## ACTIVITY
Retype every line from the top of the entries down to the one with "X0001000Y0003831D02*", both included, and skip the pictures.
*** Opening SUPPLIED RECORDS ***
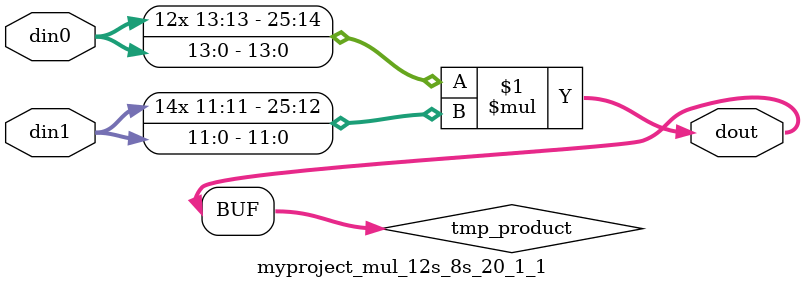
<source format=v>

`timescale 1 ns / 1 ps

 module myproject_mul_12s_8s_20_1_1(din0, din1, dout);
parameter ID = 1;
parameter NUM_STAGE = 0;
parameter din0_WIDTH = 14;
parameter din1_WIDTH = 12;
parameter dout_WIDTH = 26;

input [din0_WIDTH - 1 : 0] din0; 
input [din1_WIDTH - 1 : 0] din1; 
output [dout_WIDTH - 1 : 0] dout;

wire signed [dout_WIDTH - 1 : 0] tmp_product;



























assign tmp_product = $signed(din0) * $signed(din1);








assign dout = tmp_product;





















endmodule

</source>
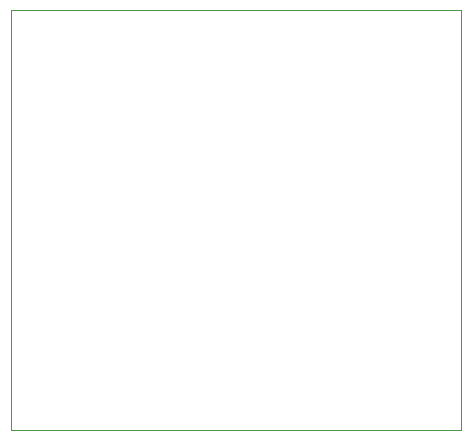
<source format=gko>
G75*
%MOIN*%
%OFA0B0*%
%FSLAX25Y25*%
%IPPOS*%
%LPD*%
%AMOC8*
5,1,8,0,0,1.08239X$1,22.5*
%
%ADD10C,0.00000*%
D10*
X0001000Y0003831D02*
X0001000Y0143831D01*
X0151000Y0143831D01*
X0151000Y0003831D01*
X0001000Y0003831D01*
M02*

</source>
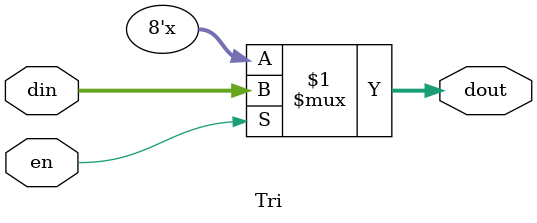
<source format=v>
module Tri(
    input wire [7:0] din,
    input en,
    output wire [7:0] dout
    );
    
assign dout[7:0]=en?din[7:0]:8'bZZZZ_ZZZZ;


endmodule
</source>
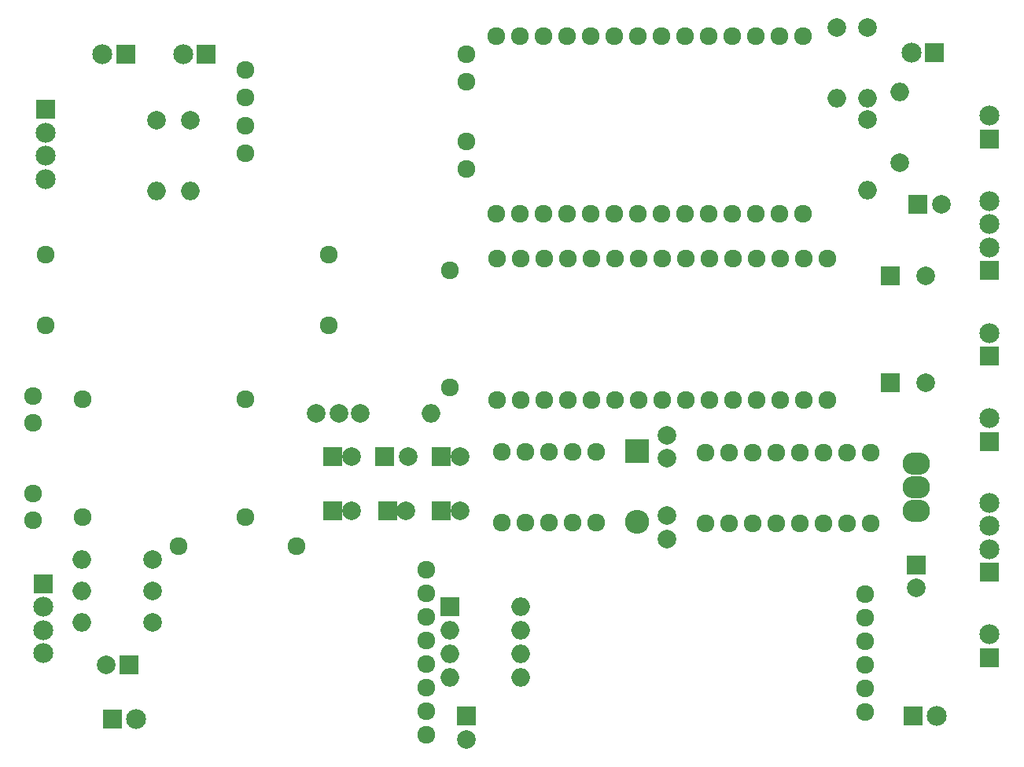
<source format=gbr>
G04 #@! TF.FileFunction,Soldermask,Top*
%FSLAX46Y46*%
G04 Gerber Fmt 4.6, Leading zero omitted, Abs format (unit mm)*
G04 Created by KiCad (PCBNEW 4.0.6+dfsg1-1) date Sat Mar 17 17:33:16 2018*
%MOMM*%
%LPD*%
G01*
G04 APERTURE LIST*
%ADD10C,0.100000*%
%ADD11R,2.000000X2.000000*%
%ADD12C,2.000000*%
%ADD13O,2.940000X2.432000*%
%ADD14O,2.000000X2.000000*%
%ADD15R,2.150000X2.150000*%
%ADD16C,2.150000*%
%ADD17C,1.924000*%
%ADD18R,2.600000X2.600000*%
%ADD19O,2.600000X2.600000*%
G04 APERTURE END LIST*
D10*
D11*
X101500000Y-134100000D03*
D12*
X99000000Y-134100000D03*
D11*
X186200000Y-123300000D03*
D12*
X186200000Y-125800000D03*
D13*
X186200000Y-114900000D03*
X186200000Y-117440000D03*
X186200000Y-112360000D03*
D12*
X184400000Y-80000000D03*
D14*
X184400000Y-72380000D03*
D12*
X181000000Y-65400000D03*
D14*
X181000000Y-73020000D03*
D12*
X104400000Y-75400000D03*
D14*
X104400000Y-83020000D03*
D12*
X104000000Y-129500000D03*
D14*
X96380000Y-129500000D03*
D12*
X104000000Y-126100000D03*
D14*
X96380000Y-126100000D03*
D12*
X104000000Y-122700000D03*
D14*
X96380000Y-122700000D03*
D12*
X108100000Y-75400000D03*
D14*
X108100000Y-83020000D03*
D12*
X181000000Y-75300000D03*
D14*
X181000000Y-82920000D03*
D12*
X177700000Y-65400000D03*
D14*
X177700000Y-73020000D03*
D15*
X92200000Y-125300000D03*
D16*
X92200000Y-127800000D03*
X92200000Y-130300000D03*
X92200000Y-132800000D03*
D15*
X185900000Y-139600000D03*
D16*
X188400000Y-139600000D03*
D15*
X109800000Y-68300000D03*
D16*
X107300000Y-68300000D03*
D15*
X194100000Y-110000000D03*
D16*
X194100000Y-107500000D03*
D17*
X173670000Y-111190000D03*
X176210000Y-111190000D03*
X178750000Y-111190000D03*
X181290000Y-111190000D03*
X171130000Y-111190000D03*
X168590000Y-111190000D03*
X166050000Y-111190000D03*
X163510000Y-111190000D03*
X181290000Y-118810000D03*
X178750000Y-118810000D03*
X176210000Y-118810000D03*
X173670000Y-118810000D03*
X171130000Y-118810000D03*
X168590000Y-118810000D03*
X166050000Y-118810000D03*
X163510000Y-118810000D03*
D15*
X194100000Y-100800000D03*
D16*
X194100000Y-98300000D03*
D12*
X126400000Y-107000000D03*
D14*
X134020000Y-107000000D03*
D11*
X136000000Y-127800000D03*
D14*
X143620000Y-135420000D03*
X136000000Y-130340000D03*
X143620000Y-132880000D03*
X136000000Y-132880000D03*
X143620000Y-130340000D03*
X136000000Y-135420000D03*
X143620000Y-127800000D03*
D17*
X146700000Y-111090000D03*
X149240000Y-111090000D03*
X151780000Y-111090000D03*
X144160000Y-111090000D03*
X141620000Y-111090000D03*
X146700000Y-118710000D03*
X149240000Y-118710000D03*
X151780000Y-118710000D03*
X144160000Y-118710000D03*
X141620000Y-118710000D03*
D15*
X188200000Y-68100000D03*
D16*
X185700000Y-68100000D03*
D15*
X99700000Y-139900000D03*
D16*
X102200000Y-139900000D03*
D15*
X101100000Y-68300000D03*
D16*
X98600000Y-68300000D03*
D15*
X194100000Y-77400000D03*
D16*
X194100000Y-74900000D03*
D15*
X194100000Y-91600000D03*
D16*
X194100000Y-89100000D03*
X194100000Y-86600000D03*
X194100000Y-84100000D03*
D11*
X123400000Y-111600000D03*
D12*
X125400000Y-111600000D03*
X159400000Y-111800000D03*
X159400000Y-109300000D03*
X124100000Y-107000000D03*
X121600000Y-107000000D03*
X159400000Y-118000000D03*
X159400000Y-120500000D03*
D15*
X92500000Y-74200000D03*
D16*
X92500000Y-76700000D03*
X92500000Y-79200000D03*
X92500000Y-81700000D03*
D15*
X194100000Y-124100000D03*
D16*
X194100000Y-121600000D03*
X194100000Y-119100000D03*
X194100000Y-116600000D03*
D11*
X183400000Y-103700000D03*
D12*
X187200000Y-103700000D03*
D11*
X183450000Y-92150000D03*
D12*
X187250000Y-92150000D03*
D11*
X137800000Y-139600000D03*
D12*
X137800000Y-142100000D03*
D11*
X123400000Y-117500000D03*
D12*
X125400000Y-117500000D03*
D11*
X186400000Y-84450000D03*
D12*
X188900000Y-84450000D03*
D11*
X129000000Y-111600000D03*
D12*
X131500000Y-111600000D03*
D11*
X135100000Y-117500000D03*
D12*
X137100000Y-117500000D03*
D11*
X135100000Y-111600000D03*
D12*
X137100000Y-111600000D03*
D11*
X129300000Y-117500000D03*
D12*
X131300000Y-117500000D03*
D15*
X194100000Y-133300000D03*
D16*
X194100000Y-130800000D03*
D17*
X122940000Y-97510000D03*
X122940000Y-89890000D03*
X92460000Y-97510000D03*
X92460000Y-89890000D03*
X140990000Y-66298500D03*
X143530000Y-66298500D03*
X146070000Y-66298500D03*
X148610000Y-66298500D03*
X151150000Y-66298500D03*
X153690000Y-66298500D03*
X156230000Y-66298500D03*
X158770000Y-66298500D03*
X174010000Y-66298500D03*
X171470000Y-66298500D03*
X168930000Y-66298500D03*
X166390000Y-66298500D03*
X163850000Y-66298500D03*
X161310000Y-66298500D03*
X161310000Y-85501500D03*
X163850000Y-85501500D03*
X166390000Y-85501500D03*
X168930000Y-85501500D03*
X171470000Y-85501500D03*
X174010000Y-85501500D03*
X158770000Y-85501500D03*
X156230000Y-85501500D03*
X153690000Y-85501500D03*
X151150000Y-85501500D03*
X148610000Y-85501500D03*
X146070000Y-85501500D03*
X143530000Y-85501500D03*
X140990000Y-85501500D03*
X180734000Y-134070000D03*
X180734000Y-136610000D03*
X180734000Y-139150000D03*
X180734000Y-131530000D03*
X180734000Y-128990000D03*
X180734000Y-126450000D03*
X106830000Y-121270000D03*
X119530000Y-121270000D03*
X133500000Y-141590000D03*
X133500000Y-139050000D03*
X133500000Y-136510000D03*
X133500000Y-133970000D03*
X133500000Y-131430000D03*
X133500000Y-128890000D03*
X133500000Y-126350000D03*
X133500000Y-123810000D03*
X91170000Y-115610000D03*
X91170000Y-107990000D03*
X91170000Y-105145200D03*
X91170000Y-118454800D03*
X114030000Y-105450000D03*
X114030000Y-118150000D03*
X96504000Y-118150000D03*
X96504000Y-105450000D03*
X161390000Y-90280000D03*
X163930000Y-90280000D03*
X166470000Y-90280000D03*
X169010000Y-90280000D03*
X171550000Y-90280000D03*
X174090000Y-90280000D03*
X176630000Y-90280000D03*
X158850000Y-90280000D03*
X156310000Y-90280000D03*
X153770000Y-90280000D03*
X151230000Y-90280000D03*
X148690000Y-90280000D03*
X146150000Y-90280000D03*
X143610000Y-90280000D03*
X141070000Y-90280000D03*
X141070000Y-105520000D03*
X143610000Y-105520000D03*
X146150000Y-105520000D03*
X148690000Y-105520000D03*
X151230000Y-105520000D03*
X153770000Y-105520000D03*
X156310000Y-105520000D03*
X158850000Y-105520000D03*
X161390000Y-105520000D03*
X163930000Y-105520000D03*
X166470000Y-105520000D03*
X169010000Y-105520000D03*
X171550000Y-105520000D03*
X174090000Y-105520000D03*
X176630000Y-105520000D03*
X136050000Y-104200000D03*
X136050000Y-91600000D03*
X114000000Y-78950000D03*
X114000000Y-75950000D03*
X114000000Y-72950000D03*
X114000000Y-69950000D03*
X137800000Y-68250000D03*
X137800000Y-71250000D03*
X137800000Y-77650000D03*
X137800000Y-80650000D03*
D18*
X156200000Y-111050000D03*
D19*
X156200000Y-118670000D03*
M02*

</source>
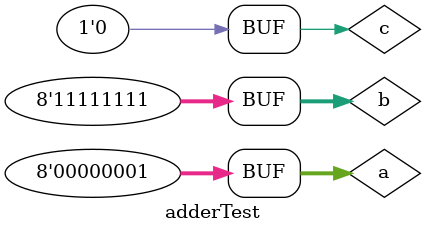
<source format=v>
`timescale 1ns / 1ps


module adderTest;

	// Inputs
	reg [7:0] a;
	reg [7:0] b;
	reg c;

	// Outputs
	wire [7:0] s;
	wire co;

	// Instantiate the Unit Under Test (UUT)
	Adder8bit uut (
		.a(a), 
		.b(b), 
		.c(c), 
		.s(s), 
		.co(co)
	);

	initial begin
		// Initialize Inputs
		a = 0;
		b = 0;
		c = 0;

		// Wait 100 ns for global reset to finish
		#100;
        
		// Add stimulus here
		a = 8'b00000000;
		b = 8'b00000000;
		c = 0;

		// Wait 100 ns for global reset to finish
		#100;
        
		// Add stimulus here
		a = 8'b00000001;
		b = 8'b00000000;
		c = 0;
      #100;
        
		// Add stimulus here
		a = 8'b00000001;
		b = 8'b00000001;
		c = 0;
      #100;
        
		// Add stimulus here
		a = 8'b00000001;
		b = 8'b11111111;
		c = 0;
      #100;
	end
      
endmodule


</source>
*** Closing SUPPLIED RECORDS ***
## SOLUTION TO THE PROBLEM
<source format=v>

`timescale 1 ns / 1 ps

 module myproject_mul_12s_8s_20_1_1(din0, din1, dout);
parameter ID = 1;
parameter NUM_STAGE = 0;
parameter din0_WIDTH = 14;
parameter din1_WIDTH = 12;
parameter dout_WIDTH = 26;

input [din0_WIDTH - 1 : 0] din0; 
input [din1_WIDTH - 1 : 0] din1; 
output [dout_WIDTH - 1 : 0] dout;

wire signed [dout_WIDTH - 1 : 0] tmp_product;



























assign tmp_product = $signed(din0) * $signed(din1);








assign dout = tmp_product;





















endmodule

</source>
<source format=gko>
G75*
%MOIN*%
%OFA0B0*%
%FSLAX25Y25*%
%IPPOS*%
%LPD*%
%AMOC8*
5,1,8,0,0,1.08239X$1,22.5*
%
%ADD10C,0.00000*%
D10*
X0001000Y0003831D02*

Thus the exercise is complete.